А может быть, Костылин и не представитель подпольного центра?.. Откуда я это взял? Зачем я показал ему Валерия? А вдруг этот Костылин враг?
Мы доходим до четырнадцатого блока, и он прощается со мной. Сегодня Костылин сдержаннее: он ни разу не заговорил об антифашистском подполье и о необходимости организованно бороться. А может, просто-напросто за последние дни он лучше узнал, что такое Маутхаузен?
Он поднимается к воротам. У него острые плечи, шея высокая, но тонкая… Нет, не враг, решаю я. Он бывший тренер «Спартака», военнопленный офицер, и он хочет бороться, как и я.
5
Мы прохаживаемся по аппельплацу — я и тот худощавый прямой человек, которого я видел с Валерием. Его зовут Иван Михеевич, у него смешная фамилия — Копейкин.
— Вы, случайно, не капитан Копейкин? — Я вспоминаю известного гоголевского героя.
— Какое там капитан, я цивильный, — отвечает Иван Михеевич и смотрит на меня светлыми улыбающимися глазами.
У него много морщин, выпирающий подбородок, но лицо удивительно хорошее — душевное русское лицо.
— Я вез рыбу, а немцы меня хап — и в лагерь, — говорит он. — И все. Черт их задери-то совсем!
Лукавит, думаю я. Выправка у него военная. Кадровых военных даже лагерь не меняет: у них прямые кости…
Он из Ленинградской области, я тоже жил в Ленинградской области, и поэтому мы земляки. Валерий так и представил меня Копейкину: вот, мол, твой земляк, из одной области.

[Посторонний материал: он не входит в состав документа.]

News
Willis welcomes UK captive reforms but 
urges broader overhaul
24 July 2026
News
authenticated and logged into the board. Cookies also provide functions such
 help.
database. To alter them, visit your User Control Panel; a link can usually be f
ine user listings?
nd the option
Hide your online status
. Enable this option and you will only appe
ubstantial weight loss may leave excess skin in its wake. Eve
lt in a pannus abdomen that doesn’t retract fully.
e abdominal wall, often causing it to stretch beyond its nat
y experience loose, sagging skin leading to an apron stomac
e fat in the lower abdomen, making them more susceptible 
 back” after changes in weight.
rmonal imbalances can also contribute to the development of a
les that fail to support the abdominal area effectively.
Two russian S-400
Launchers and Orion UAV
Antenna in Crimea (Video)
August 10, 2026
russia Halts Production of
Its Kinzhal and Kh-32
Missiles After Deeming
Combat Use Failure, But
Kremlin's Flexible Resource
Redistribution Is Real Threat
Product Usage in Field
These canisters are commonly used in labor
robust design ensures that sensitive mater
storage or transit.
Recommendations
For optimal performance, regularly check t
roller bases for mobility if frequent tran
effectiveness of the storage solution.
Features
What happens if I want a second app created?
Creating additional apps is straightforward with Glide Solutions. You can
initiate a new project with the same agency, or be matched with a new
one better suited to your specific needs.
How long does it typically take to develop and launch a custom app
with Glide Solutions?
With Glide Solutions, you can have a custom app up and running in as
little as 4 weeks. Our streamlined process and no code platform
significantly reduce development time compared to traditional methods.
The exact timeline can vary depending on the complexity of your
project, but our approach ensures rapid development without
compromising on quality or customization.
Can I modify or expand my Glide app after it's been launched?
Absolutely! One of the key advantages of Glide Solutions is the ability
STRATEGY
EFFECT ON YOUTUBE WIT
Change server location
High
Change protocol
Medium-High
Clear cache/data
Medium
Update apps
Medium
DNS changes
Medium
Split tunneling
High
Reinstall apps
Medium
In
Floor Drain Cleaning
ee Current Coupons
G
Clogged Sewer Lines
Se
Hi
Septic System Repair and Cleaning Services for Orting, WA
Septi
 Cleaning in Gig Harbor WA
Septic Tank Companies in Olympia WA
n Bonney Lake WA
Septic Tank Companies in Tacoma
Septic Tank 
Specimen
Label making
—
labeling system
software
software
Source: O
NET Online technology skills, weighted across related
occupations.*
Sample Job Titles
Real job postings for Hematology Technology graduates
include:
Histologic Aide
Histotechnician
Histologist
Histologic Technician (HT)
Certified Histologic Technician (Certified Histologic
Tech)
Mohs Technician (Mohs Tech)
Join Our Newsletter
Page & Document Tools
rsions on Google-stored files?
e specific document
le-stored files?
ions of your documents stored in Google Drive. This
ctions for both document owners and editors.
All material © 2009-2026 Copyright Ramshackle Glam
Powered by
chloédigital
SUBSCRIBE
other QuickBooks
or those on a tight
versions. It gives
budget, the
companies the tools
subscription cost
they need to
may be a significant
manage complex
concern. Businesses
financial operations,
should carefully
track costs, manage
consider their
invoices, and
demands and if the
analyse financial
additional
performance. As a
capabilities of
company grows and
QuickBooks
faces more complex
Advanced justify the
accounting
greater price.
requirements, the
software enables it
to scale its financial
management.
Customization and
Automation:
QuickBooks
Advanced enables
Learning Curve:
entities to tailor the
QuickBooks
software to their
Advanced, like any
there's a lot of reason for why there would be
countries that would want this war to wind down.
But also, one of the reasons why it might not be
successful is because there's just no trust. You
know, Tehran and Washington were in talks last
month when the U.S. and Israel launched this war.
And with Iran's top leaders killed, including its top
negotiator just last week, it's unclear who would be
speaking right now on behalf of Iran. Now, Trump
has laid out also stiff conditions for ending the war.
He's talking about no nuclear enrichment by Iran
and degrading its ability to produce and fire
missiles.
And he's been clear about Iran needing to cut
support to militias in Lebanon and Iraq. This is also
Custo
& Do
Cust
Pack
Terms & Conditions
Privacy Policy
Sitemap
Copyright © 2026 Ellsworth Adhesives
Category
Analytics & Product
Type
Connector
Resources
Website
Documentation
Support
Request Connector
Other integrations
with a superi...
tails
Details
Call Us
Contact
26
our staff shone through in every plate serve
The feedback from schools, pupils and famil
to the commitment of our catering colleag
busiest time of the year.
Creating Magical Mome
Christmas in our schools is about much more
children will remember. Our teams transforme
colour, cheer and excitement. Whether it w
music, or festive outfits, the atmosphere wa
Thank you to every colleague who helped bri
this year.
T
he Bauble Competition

— А как ты сюда угодил? — спрашивает Иван Михеевич и опять смотрит на меня, теперь с легким прищуром, чуть испытующе.
— Это длинная история.
— Ты политрук?
— Я здесь числюсь политруком, но я не политрук. В последнее время работал в штабе дивизии, в оперативном отделении. Знаете?
— Откуда мне знать, что ты!.. И ранен был?
— Разок был и разок контужен, но не сильно. — По-моему, этот Иван Михеевич «прощупывает» меня — не просто знакомится, а именно прощупывает зачем-то.
— А в плен как попал?
— Контузили, а потом взяли — во время окружения, и Иван Михеевич сочувственно покачивает головой и косит «а меня умненький, с прищуром взгляд.
— И бегать, поди, из лагерей приходилось?
— Приходилось.
— Да, — говорит он, — чего только пережить не довелось русскому человеку… Ну, до свидания, земляк, заговорились мы с тобой.
— До свидания…
Прогуливаюсь с Валерием. Вспоминаем мирную жизнь. Неожиданно он спрашивает, знаю ли я, что союзники высадились на французском берегу.
— Знаю.
— Откуда?
— От камрадов.
— Теперь я буду сообщать тебе военные новости, — негромко говорит Валерий. — А ты передавай их своим товарищам. Согласен?..
Через несколько дней я вижу на аппельплаце Валерия и Костылина. Они сосредоточенно беседуют. Еще через несколько дней вижу Костылина с Иваном Михеевичем. И опять Иван Михеевич, кажется, строит из себя простачка.